## DATA
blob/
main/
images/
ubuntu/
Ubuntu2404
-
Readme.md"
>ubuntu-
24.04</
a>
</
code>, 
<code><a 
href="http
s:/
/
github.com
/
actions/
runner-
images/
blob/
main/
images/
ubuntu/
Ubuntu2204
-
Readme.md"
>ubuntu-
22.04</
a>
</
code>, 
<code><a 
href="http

## TASK DIRECTIONS
From the data above, give every line again exactly as it appears.

## THE COMPLETED TASK
blob/
main/
images/
ubuntu/
Ubuntu2404
-
Readme.md"
>ubuntu-
24.04</
a>
</
code>, 
<code><a 
href="http
s:/
/
github.com
/
actions/
runner-
images/
blob/
main/
images/
ubuntu/
Ubuntu2204
-
Readme.md"
>ubuntu-
22.04</
a>
</
code>, 
<code><a 
href="http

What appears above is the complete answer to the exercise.